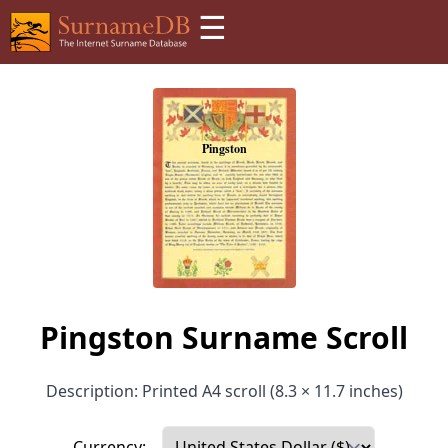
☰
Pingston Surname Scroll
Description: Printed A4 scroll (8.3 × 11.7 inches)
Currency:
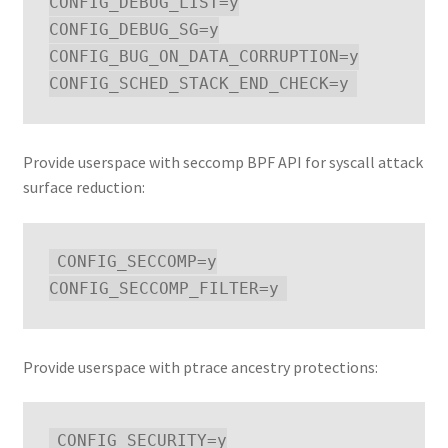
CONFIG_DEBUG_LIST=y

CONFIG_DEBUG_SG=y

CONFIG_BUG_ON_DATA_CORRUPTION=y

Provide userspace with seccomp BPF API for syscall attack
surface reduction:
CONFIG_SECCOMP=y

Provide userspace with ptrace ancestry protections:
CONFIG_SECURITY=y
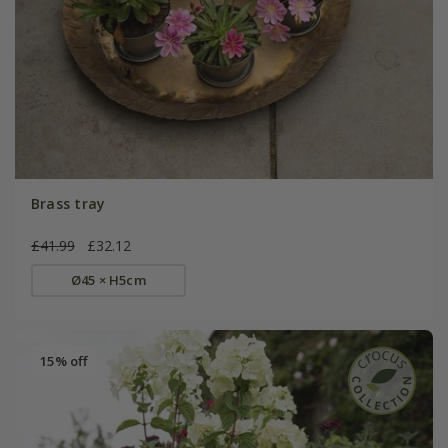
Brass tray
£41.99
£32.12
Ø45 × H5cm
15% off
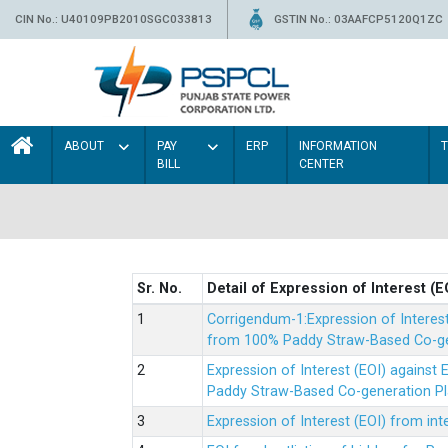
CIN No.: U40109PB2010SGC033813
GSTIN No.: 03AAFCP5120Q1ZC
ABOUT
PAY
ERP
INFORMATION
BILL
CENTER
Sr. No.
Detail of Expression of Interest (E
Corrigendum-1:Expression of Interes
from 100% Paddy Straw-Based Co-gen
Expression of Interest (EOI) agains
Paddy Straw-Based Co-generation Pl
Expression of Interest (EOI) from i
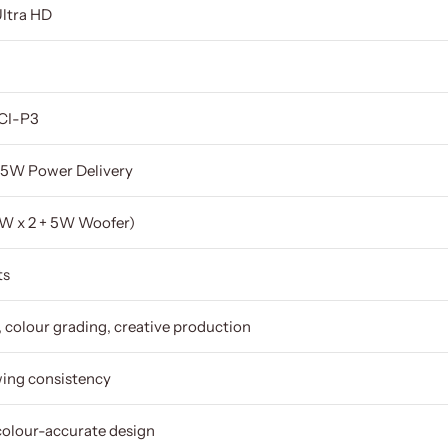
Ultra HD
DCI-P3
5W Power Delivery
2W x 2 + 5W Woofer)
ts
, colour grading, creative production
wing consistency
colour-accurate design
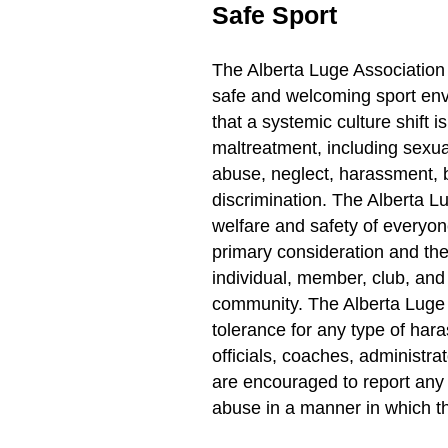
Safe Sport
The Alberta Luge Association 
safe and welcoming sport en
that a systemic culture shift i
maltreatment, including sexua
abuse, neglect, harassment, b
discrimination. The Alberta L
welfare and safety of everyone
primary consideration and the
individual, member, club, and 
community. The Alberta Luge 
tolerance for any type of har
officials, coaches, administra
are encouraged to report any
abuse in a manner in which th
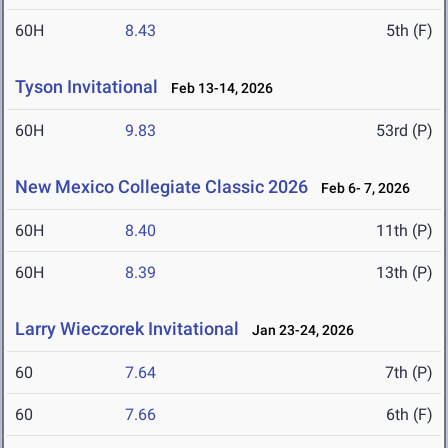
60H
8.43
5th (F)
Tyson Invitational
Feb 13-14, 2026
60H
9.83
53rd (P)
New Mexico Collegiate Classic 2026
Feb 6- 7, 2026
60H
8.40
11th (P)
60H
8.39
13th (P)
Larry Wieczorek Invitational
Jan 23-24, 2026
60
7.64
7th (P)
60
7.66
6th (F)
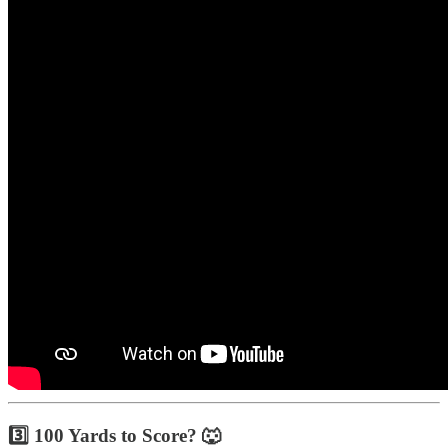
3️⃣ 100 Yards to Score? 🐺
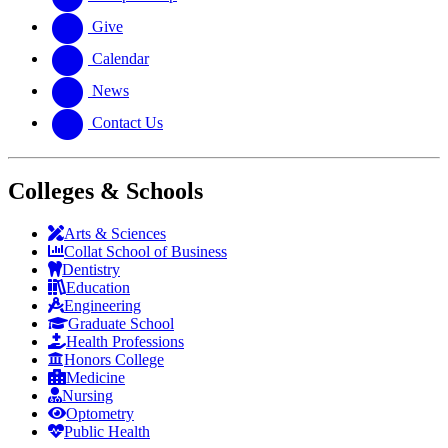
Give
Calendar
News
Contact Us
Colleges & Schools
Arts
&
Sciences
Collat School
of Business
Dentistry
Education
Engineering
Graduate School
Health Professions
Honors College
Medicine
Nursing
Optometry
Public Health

= = = = = = =

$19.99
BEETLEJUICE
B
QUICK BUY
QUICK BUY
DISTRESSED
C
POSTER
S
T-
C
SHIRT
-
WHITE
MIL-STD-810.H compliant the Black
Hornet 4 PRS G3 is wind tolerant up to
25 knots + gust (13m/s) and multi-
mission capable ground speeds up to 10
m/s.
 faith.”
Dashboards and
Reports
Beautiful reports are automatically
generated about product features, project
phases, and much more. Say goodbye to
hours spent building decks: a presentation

= = = = = = =

* [How to complete this task]:
Give the data again from the line containing "Provide userspace with seccomp" down to the line containing "colour-accurate design", with "userspace" swapped for "user space" and nothing else changed. Omit the pictures from your answer.

* [Response to the exercise]:
Provide user space with seccomp BPF API for syscall attack
surface reduction:
CONFIG_SECCOMP=y

Provide user space with ptrace ancestry protections:
CONFIG_SECURITY=y
Brass tray
£41.99
£32.12
Ø45 × H5cm
15% off
CIN No.: U40109PB2010SGC033813
GSTIN No.: 03AAFCP5120Q1ZC
ABOUT
PAY
ERP
INFORMATION
BILL
CENTER
Sr. No.
Detail of Expression of Interest (E
Corrigendum-1:Expression of Interes
from 100% Paddy Straw-Based Co-gen
Expression of Interest (EOI) agains
Paddy Straw-Based Co-generation Pl
Expression of Interest (EOI) from i
Ultra HD
DCI-P3
5W Power Delivery
2W x 2 + 5W Woofer)
ts
, colour grading, creative production
wing consistency
colour-accurate design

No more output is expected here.